One recent investigative story was Cheryl W. Thompson’s front-page article on Feb. 19, “The trick to D.C.’s homicide closure rate.” It had no factual inaccuracies — all the statistics in it are true — but in its language and tone, it seemed to tell a story more of gotcha than of scandal. I don’t think D.C. Police Chief Cathy L. Lanier used trickery in her reporting of statistics to mislead the public about the solving of homicide cases.
Rather than suggesting that Lanier was fudging numbers, I think the story would have worked far better as a straightforward explanation of how the Metropolitan Police Department, other major police departments and the FBI keep homicide statistics — and of some of the pitfalls in that method.
The story led to an unusual editor’s note from Executive Editor Marcus Brauchli that appeared on Page A2on Feb. 26 and is now appended to the online version of the story. Lanier’s op-edrebutting the story also appeared in the Feb. 26 newspaper, on the Local Opinions page in the Metro section.
Lanier, as you might imagine, was hopping mad after the original story; I know because she and her senior aides met with me after meeting with top editors. They made several valid complaints, but I’m going to stick to the statistics for this column because they go to the heart of this story.
The problem with homicide statistics is that there isn’t a perfect way to express them.
Let’s say there are 100 homicides in 2011 and the police make arrests in 60 of them during the calendar year. That’s a closure rate of 60 percent. But let’s say 10 of those killings occurred in December, and there were no arrests in those cases until January and February 2012. You might think that the police would go back and revise the 2011 closure rate to 70 percent.
But that’s not how the FBI or major police departments around the country calculate it. Closing those 10 cases from 2011 early in 2012 puts them in the 2012 totals for closed homicides. For that matter, a homicide from 1989 that is solved in 2012 is also put in this year’s closure rate.
Now, let’s say that, in 2012, another 100 homicides are committed, and the police again make arrests in 60 of those cases during the year. They get to add to that latter number the 10 cases from late 2011 that were solved in early 2012, resulting in a closure rate of 70 percent.

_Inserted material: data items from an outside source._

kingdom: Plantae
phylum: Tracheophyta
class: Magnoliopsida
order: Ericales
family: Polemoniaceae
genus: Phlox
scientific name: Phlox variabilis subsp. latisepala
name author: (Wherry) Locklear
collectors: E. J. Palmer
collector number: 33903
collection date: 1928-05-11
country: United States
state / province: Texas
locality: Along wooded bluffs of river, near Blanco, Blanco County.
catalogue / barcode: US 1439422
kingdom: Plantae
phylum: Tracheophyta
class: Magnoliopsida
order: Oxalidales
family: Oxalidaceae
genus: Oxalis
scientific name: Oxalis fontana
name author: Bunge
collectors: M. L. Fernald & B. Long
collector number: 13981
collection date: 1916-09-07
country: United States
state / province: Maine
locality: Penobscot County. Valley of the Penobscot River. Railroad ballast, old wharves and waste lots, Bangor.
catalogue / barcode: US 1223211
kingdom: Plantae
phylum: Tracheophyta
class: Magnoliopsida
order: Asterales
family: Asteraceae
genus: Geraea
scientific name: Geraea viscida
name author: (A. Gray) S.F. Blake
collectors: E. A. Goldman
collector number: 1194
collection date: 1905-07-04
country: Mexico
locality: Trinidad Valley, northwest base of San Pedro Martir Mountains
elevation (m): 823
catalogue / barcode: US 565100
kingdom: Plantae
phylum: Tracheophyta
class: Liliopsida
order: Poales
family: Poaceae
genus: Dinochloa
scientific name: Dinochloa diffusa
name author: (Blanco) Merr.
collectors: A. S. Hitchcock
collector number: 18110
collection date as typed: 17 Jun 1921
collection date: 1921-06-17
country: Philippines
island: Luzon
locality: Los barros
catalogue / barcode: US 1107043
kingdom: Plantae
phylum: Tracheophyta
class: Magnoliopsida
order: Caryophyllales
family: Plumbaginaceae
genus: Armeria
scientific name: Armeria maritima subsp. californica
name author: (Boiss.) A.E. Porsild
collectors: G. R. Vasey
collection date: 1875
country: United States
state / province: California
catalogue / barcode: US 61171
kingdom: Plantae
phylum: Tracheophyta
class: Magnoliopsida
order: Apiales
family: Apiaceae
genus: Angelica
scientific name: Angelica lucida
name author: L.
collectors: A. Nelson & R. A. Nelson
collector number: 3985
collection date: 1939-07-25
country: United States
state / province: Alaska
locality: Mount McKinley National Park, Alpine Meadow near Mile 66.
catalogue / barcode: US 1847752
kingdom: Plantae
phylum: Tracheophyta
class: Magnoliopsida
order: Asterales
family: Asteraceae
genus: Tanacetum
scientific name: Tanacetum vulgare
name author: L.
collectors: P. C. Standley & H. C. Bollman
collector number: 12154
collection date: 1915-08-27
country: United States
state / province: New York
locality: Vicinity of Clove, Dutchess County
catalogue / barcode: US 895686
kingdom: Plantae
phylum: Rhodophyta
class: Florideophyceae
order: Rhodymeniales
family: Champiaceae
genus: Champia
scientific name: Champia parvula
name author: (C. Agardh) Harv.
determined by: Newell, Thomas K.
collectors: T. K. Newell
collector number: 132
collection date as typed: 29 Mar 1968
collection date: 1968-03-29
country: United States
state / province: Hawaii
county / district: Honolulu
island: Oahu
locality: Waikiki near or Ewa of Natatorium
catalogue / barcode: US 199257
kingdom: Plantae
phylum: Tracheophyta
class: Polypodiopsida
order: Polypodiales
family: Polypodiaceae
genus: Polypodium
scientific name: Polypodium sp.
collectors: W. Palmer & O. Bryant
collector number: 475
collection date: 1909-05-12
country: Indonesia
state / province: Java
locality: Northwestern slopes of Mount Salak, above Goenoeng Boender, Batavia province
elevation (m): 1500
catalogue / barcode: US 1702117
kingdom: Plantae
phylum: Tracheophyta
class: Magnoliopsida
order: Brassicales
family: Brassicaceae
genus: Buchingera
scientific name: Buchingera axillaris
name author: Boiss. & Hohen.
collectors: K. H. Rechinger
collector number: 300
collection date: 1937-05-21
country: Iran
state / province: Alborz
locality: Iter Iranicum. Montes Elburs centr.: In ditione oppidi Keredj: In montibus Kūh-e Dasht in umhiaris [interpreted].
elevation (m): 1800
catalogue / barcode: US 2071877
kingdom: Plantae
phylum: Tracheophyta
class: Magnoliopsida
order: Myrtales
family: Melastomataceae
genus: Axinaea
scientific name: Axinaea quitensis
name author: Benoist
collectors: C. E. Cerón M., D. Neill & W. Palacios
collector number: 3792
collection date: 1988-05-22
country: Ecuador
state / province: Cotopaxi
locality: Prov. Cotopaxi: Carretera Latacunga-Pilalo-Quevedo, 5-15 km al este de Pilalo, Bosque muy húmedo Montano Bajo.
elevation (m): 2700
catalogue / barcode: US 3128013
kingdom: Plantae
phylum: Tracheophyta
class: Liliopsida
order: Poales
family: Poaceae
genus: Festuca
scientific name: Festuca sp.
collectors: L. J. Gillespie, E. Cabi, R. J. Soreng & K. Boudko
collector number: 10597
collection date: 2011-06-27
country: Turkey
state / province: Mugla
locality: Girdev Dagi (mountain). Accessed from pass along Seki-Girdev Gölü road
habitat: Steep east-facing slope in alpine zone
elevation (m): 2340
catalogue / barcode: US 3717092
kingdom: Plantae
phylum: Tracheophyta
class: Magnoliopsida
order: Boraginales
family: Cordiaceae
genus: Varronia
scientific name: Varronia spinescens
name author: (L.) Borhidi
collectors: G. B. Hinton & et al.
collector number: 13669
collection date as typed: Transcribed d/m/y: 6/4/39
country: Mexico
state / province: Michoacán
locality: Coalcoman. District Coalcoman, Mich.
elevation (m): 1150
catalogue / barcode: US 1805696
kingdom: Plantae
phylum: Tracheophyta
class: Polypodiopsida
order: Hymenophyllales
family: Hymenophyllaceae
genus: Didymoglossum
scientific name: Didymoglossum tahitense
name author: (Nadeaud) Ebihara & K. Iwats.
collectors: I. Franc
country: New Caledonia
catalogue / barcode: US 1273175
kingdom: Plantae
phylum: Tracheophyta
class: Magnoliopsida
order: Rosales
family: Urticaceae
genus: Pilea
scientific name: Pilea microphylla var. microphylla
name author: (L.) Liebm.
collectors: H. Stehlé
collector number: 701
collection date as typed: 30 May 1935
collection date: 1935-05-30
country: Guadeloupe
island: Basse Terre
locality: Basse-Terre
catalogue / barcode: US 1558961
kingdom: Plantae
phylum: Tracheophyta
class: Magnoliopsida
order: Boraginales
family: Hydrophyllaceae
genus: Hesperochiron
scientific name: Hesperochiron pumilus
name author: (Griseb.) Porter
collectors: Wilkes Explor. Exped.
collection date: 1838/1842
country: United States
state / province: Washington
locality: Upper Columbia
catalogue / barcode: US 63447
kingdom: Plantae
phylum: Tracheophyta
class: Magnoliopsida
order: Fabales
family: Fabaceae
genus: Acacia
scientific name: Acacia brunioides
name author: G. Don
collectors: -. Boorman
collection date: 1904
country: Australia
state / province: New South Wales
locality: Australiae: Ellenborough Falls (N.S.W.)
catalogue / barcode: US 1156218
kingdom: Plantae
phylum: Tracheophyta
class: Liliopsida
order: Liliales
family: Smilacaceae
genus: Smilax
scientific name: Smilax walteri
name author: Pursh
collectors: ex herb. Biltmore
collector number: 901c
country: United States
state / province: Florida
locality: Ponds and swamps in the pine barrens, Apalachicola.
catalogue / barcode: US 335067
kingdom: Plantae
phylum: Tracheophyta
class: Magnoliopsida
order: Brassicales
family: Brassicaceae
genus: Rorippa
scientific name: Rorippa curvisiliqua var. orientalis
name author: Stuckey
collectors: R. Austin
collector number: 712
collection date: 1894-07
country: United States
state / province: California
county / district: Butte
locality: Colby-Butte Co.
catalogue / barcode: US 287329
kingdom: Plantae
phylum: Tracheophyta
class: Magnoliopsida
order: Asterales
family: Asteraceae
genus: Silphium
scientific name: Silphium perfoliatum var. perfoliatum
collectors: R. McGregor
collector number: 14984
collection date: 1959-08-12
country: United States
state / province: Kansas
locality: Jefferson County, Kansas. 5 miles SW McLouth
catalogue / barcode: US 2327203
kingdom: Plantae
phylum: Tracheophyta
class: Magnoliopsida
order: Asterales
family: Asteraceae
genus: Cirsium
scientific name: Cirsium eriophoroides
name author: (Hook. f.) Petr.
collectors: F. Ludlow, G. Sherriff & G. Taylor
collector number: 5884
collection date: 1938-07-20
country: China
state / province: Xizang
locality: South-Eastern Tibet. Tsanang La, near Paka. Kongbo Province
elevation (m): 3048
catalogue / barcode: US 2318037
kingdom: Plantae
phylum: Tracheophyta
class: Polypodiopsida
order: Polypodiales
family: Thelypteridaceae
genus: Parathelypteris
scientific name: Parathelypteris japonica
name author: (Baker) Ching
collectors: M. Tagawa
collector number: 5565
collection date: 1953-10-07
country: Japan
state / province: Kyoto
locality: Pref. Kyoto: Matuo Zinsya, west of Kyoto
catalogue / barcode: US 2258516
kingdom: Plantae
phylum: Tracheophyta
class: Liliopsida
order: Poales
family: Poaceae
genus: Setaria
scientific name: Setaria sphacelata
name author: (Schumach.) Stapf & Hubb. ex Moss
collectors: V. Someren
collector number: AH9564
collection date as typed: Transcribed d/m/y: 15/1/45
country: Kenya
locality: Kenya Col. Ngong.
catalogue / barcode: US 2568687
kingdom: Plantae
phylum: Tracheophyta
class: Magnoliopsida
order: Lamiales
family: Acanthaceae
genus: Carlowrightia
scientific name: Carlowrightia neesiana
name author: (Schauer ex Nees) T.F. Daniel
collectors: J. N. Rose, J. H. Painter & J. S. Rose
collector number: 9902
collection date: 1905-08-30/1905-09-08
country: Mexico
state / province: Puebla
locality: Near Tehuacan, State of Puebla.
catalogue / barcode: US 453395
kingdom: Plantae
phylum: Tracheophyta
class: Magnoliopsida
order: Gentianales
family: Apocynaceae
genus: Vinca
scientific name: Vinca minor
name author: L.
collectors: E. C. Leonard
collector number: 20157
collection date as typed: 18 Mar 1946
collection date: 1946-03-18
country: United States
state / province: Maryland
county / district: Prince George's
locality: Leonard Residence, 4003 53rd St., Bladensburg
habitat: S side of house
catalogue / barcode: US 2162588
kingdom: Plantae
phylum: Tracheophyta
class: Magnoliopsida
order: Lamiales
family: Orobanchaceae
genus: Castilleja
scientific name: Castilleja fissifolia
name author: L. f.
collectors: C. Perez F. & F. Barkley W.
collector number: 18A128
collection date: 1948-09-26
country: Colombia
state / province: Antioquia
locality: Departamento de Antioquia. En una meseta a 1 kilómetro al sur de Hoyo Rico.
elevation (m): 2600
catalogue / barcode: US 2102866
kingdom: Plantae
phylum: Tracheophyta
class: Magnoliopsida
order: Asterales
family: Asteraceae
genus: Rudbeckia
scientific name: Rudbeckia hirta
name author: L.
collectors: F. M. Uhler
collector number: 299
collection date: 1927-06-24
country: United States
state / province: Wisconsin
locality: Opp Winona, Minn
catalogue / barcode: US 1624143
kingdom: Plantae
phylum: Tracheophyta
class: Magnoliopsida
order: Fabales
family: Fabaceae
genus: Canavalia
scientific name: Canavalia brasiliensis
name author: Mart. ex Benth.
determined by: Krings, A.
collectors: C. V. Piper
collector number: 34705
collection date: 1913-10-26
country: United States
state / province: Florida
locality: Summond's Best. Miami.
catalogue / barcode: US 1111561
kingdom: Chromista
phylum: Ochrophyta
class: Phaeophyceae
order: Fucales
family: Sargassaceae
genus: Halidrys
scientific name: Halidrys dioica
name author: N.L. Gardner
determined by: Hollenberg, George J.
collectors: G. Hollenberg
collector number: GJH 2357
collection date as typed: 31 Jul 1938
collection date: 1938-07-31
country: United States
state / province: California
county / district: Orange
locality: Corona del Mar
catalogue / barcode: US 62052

And if the number of homicides is steadily declining over time and the number of solved cases is going up from prior years, the closure rate goes up.
This is precisely what is happening in the District.
In fact, one of Lanier’s priorities since she became police chief in 2007 has been the solving of cold cases — those older than three years. This is why, for 2011, the homicide closure rate hit 94 percent: There were 108 homicides, and the closure rate included about 60 solved cases from 2011 — the “in-year rate” — plus nearly 40 others from prior years.
In a sense, then, the official homicide closure rate is more of a rolling rate. Lanier usually puts the in-year statistic in her annual reports as well, but as more of an asterisk. The Post in its story called the in-year rate the “true” rate.
I guess you could say that, but, as Lanier points out, police should be given credit and incentive for going back and solving cold cases. The families of the murder victims certainly think so, as Lanier told me.
I think the MPD should be very clear in its annual reports about the rolling rate and the in-year rate; that way, no one can suggest any manipulation. And reporters will probably need to explain the two rates to readers every year. But is that so onerous? I don’t think so.